Khorlo Bhutia, Secretary of the State for Agriculture, remarked:
“We were convinced, if we went organic, there will be a value addition that we can offer to both farmers and the consumers of our products. We have a terrain that cannot make us self-sufficient in food production. So we decided to focus on what we can grow in Sikkim and give them the value of being organic.
“Whatever we produce will be chemical free. Organic produce carries a premium demand, which can fetch good revenue for the farmers. We will have clean air, water and soil and we will do immense good for the biodiversity that Sikkim is blessed with. Also, the Himalayas are the source of water and when we have a clean land at the source, the rest of the country will greatly benefit.”
— SocialStory (@_SocialStory) July 31, 2016
Today, the demand for Sikkim’s organic produce has soared. Farmers in the state are already earning 20% more than they earned earlier. Environmental activist Kavita Kuruganti told Catch News the Sikkim story exemplifies that organic farming is not a ‘do nothing’ farming, as generally perceived; it is about intensification and synergizing all ecosystems to function at one place.
“At a farm level, what you’re trying to do is balance cropping and manage the soil ecosystem. When you intensify organic farming, evidence shows that yields will go up 35 to 40%. Intensification is what is needed in cultivating the beneficial soil microorganisms and increasing the micro climate for them. Taking care of the micro climate for soil organisms helps absorb carbon in the atmosphere. You have a farm level solution to global warming right there.
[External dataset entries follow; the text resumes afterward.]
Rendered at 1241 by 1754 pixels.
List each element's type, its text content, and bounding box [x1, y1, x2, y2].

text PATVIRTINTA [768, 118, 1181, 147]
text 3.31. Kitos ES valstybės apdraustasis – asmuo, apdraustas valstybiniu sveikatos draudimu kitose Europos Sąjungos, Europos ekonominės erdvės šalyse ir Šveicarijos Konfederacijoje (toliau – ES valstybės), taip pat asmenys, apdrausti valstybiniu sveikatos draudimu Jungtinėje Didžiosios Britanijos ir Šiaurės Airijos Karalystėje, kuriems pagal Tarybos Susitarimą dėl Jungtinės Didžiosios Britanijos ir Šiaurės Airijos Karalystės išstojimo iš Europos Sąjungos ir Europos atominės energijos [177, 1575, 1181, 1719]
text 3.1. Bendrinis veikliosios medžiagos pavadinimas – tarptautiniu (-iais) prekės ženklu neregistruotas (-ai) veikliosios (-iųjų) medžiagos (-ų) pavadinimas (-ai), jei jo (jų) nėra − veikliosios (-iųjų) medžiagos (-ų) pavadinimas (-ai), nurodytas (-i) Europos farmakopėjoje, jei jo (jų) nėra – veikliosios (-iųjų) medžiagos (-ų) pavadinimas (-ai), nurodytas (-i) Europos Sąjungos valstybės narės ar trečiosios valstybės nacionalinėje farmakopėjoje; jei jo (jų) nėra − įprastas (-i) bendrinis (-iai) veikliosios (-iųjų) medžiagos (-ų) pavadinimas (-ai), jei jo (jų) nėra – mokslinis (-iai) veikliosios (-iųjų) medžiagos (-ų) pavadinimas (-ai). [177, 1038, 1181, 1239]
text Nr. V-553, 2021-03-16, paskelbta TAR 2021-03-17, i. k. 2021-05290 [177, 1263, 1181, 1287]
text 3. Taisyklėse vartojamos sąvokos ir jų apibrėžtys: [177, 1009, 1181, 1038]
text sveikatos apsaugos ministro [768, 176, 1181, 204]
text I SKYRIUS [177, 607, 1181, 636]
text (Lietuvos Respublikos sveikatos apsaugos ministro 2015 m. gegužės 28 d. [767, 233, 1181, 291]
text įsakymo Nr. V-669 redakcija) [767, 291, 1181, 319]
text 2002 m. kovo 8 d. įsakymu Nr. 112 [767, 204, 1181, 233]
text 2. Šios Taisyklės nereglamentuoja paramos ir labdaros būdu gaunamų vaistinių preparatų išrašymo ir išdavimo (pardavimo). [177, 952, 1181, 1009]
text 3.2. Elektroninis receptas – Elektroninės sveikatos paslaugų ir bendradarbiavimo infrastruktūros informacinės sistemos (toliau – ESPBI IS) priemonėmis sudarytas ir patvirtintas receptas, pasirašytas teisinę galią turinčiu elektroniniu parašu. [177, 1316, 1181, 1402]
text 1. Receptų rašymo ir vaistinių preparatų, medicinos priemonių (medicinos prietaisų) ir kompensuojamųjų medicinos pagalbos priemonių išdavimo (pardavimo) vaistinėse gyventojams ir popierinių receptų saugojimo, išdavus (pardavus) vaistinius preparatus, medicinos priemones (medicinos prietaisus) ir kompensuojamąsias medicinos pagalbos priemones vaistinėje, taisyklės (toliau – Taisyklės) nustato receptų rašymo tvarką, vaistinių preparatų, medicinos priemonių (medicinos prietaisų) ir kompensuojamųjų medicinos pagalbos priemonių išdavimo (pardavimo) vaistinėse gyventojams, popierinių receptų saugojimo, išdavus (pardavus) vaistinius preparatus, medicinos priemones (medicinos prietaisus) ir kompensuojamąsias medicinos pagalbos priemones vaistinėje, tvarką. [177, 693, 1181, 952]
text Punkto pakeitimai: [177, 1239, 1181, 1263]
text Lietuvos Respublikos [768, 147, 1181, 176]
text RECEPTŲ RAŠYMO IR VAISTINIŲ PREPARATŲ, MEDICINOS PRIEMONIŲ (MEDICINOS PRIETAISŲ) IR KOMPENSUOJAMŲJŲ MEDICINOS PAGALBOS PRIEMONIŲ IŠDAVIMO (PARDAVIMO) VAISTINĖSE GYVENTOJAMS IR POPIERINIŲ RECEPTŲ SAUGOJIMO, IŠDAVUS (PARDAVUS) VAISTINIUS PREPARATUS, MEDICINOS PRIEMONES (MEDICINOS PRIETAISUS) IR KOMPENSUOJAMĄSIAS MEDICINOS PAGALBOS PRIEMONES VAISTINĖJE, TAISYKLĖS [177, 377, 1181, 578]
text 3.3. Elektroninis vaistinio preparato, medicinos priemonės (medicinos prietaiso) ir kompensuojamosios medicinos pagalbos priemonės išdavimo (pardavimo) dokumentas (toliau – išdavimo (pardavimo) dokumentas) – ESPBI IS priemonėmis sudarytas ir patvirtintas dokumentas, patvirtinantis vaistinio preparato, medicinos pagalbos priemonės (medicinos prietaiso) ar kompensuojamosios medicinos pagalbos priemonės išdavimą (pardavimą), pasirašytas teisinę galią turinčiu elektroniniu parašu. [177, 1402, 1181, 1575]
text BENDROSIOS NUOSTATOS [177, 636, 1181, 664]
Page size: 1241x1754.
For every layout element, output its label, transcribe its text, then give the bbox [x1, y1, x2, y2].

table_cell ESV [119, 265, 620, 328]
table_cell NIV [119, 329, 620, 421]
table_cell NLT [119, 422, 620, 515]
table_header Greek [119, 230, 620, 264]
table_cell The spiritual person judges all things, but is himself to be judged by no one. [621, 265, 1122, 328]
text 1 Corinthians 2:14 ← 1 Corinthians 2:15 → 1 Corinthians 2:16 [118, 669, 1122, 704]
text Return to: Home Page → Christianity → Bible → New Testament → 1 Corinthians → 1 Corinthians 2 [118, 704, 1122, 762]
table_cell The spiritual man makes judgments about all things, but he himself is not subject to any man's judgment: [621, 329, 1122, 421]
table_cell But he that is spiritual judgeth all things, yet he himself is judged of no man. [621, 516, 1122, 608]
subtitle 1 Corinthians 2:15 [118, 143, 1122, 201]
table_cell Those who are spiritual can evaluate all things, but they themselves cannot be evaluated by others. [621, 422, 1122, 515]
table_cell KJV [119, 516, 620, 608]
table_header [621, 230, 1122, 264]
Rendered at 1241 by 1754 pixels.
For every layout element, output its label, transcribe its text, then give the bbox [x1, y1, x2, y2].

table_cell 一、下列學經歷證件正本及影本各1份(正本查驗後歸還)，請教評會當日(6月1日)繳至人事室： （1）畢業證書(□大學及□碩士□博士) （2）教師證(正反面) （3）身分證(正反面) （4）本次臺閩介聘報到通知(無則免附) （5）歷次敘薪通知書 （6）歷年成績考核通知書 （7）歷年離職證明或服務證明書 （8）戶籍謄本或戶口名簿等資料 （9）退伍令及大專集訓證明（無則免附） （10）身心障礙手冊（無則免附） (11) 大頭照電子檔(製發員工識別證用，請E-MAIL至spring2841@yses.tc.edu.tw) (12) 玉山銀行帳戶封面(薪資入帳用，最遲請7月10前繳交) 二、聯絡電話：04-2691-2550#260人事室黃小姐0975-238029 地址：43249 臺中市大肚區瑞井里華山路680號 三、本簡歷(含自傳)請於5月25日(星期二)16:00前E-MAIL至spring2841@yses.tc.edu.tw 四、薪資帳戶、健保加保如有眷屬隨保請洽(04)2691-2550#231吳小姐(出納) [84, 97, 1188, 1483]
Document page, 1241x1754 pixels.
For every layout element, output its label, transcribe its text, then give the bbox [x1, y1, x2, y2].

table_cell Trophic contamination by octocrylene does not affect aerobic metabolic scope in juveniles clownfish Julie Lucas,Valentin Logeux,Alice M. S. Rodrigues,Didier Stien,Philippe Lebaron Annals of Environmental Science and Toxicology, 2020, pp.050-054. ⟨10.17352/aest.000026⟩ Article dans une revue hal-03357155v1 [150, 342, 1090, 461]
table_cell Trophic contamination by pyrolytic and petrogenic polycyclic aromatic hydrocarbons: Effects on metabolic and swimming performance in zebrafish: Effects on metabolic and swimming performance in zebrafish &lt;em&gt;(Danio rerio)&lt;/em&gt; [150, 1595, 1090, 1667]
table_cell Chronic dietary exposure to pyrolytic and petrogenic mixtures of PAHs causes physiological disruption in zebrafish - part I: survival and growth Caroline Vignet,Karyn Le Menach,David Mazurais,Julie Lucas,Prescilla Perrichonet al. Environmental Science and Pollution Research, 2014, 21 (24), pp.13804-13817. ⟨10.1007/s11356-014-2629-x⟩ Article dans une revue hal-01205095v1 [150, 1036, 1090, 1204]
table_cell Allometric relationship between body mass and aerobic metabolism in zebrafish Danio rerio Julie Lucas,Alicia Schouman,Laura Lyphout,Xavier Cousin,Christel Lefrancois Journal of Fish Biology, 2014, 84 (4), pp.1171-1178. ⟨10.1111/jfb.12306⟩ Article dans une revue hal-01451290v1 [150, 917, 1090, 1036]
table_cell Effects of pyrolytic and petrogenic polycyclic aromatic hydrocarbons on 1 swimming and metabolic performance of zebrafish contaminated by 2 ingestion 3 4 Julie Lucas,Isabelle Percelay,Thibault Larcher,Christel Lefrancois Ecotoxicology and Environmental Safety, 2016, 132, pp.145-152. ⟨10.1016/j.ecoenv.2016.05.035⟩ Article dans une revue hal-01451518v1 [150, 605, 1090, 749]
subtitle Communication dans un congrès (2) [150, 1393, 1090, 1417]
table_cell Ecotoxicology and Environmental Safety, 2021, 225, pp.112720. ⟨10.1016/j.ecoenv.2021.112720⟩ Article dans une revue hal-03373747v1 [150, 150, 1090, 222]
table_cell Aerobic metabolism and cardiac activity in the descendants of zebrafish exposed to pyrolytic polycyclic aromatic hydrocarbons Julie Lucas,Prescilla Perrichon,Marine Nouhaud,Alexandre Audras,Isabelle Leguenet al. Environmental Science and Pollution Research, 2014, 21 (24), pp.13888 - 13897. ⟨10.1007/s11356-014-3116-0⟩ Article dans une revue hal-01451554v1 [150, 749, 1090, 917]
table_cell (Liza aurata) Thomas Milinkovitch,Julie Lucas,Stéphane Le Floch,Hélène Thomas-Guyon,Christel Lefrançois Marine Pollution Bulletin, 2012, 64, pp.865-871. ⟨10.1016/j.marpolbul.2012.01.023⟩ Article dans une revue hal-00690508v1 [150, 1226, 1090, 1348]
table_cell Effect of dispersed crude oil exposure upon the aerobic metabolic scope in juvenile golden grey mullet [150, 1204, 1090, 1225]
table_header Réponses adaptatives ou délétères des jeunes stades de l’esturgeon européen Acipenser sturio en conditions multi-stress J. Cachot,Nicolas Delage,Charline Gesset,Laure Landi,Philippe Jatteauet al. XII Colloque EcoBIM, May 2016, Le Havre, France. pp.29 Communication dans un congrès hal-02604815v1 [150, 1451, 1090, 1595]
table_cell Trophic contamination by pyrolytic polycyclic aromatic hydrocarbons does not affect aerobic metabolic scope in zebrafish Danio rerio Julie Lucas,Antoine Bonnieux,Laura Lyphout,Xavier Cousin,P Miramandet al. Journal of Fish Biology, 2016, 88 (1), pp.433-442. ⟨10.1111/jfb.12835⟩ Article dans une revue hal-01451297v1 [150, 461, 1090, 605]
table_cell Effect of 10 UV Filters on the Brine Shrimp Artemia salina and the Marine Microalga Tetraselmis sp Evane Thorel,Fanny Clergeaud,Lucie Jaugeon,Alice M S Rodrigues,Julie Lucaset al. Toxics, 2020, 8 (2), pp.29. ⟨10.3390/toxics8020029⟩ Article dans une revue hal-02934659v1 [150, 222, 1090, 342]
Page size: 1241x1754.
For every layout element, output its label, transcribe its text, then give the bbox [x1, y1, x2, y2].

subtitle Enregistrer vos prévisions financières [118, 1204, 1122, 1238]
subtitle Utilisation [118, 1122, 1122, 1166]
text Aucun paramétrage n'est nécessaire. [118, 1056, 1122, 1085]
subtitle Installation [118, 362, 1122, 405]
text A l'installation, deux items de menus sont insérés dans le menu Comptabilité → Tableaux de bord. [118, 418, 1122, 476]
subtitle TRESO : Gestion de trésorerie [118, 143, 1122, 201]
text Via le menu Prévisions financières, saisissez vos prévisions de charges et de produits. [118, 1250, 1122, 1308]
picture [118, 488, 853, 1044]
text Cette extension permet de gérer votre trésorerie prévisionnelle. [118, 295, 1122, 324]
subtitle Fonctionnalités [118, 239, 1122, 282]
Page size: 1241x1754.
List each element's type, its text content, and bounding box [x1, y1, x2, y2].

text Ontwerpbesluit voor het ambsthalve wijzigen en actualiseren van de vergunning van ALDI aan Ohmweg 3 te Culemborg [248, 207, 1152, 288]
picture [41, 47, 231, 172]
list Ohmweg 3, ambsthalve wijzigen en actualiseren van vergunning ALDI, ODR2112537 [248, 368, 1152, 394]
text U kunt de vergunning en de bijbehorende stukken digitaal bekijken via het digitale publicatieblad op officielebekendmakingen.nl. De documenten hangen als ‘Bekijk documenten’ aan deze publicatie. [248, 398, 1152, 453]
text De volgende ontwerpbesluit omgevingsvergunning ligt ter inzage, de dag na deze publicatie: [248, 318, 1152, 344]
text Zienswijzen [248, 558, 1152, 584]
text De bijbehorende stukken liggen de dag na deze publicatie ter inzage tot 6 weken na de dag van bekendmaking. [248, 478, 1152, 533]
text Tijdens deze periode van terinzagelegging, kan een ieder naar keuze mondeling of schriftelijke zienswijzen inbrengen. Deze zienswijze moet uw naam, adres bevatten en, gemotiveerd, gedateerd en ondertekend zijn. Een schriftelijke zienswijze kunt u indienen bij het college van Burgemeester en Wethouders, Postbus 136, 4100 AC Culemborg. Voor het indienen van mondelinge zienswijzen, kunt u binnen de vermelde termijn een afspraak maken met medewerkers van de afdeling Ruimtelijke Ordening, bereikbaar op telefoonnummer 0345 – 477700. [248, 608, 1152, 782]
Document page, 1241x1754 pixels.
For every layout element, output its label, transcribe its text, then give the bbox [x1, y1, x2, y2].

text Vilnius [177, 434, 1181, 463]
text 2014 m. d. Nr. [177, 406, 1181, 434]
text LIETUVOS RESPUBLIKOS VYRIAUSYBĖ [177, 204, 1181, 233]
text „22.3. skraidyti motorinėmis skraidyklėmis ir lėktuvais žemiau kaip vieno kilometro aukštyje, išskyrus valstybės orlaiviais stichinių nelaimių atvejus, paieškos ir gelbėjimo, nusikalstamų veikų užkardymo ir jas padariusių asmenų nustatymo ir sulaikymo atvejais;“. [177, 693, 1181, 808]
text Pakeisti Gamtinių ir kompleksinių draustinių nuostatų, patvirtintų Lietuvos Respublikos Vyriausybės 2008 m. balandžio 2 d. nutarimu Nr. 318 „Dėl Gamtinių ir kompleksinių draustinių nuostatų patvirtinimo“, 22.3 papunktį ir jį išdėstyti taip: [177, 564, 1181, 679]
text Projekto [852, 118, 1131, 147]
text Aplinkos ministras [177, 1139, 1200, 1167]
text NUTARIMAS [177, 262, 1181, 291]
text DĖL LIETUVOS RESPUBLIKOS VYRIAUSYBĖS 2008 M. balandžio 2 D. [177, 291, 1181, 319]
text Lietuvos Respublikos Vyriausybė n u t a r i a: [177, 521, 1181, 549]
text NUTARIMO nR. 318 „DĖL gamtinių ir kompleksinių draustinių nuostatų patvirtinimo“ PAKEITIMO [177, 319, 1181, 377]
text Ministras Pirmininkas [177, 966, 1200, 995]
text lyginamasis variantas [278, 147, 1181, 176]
“What happens ordinarily in organic is that a retailer deals with small quantities from a wide range of farmers. The supply chain is broken and disorganized. This adds to the cost of produce. When a state is 100% organic, then the costs that go into segregating, packaging, labeling, and differential pricing, are saved. When everything is organic, the price automatically falls.”
Thanks to Sikkim’s transition to an organic state, sustainable farming has led to subsistence of agriculture, environmental protection, bio-diversity conservation, growth of Eco-tourism, lower pollution, and better soil health resulting in better agricultural products.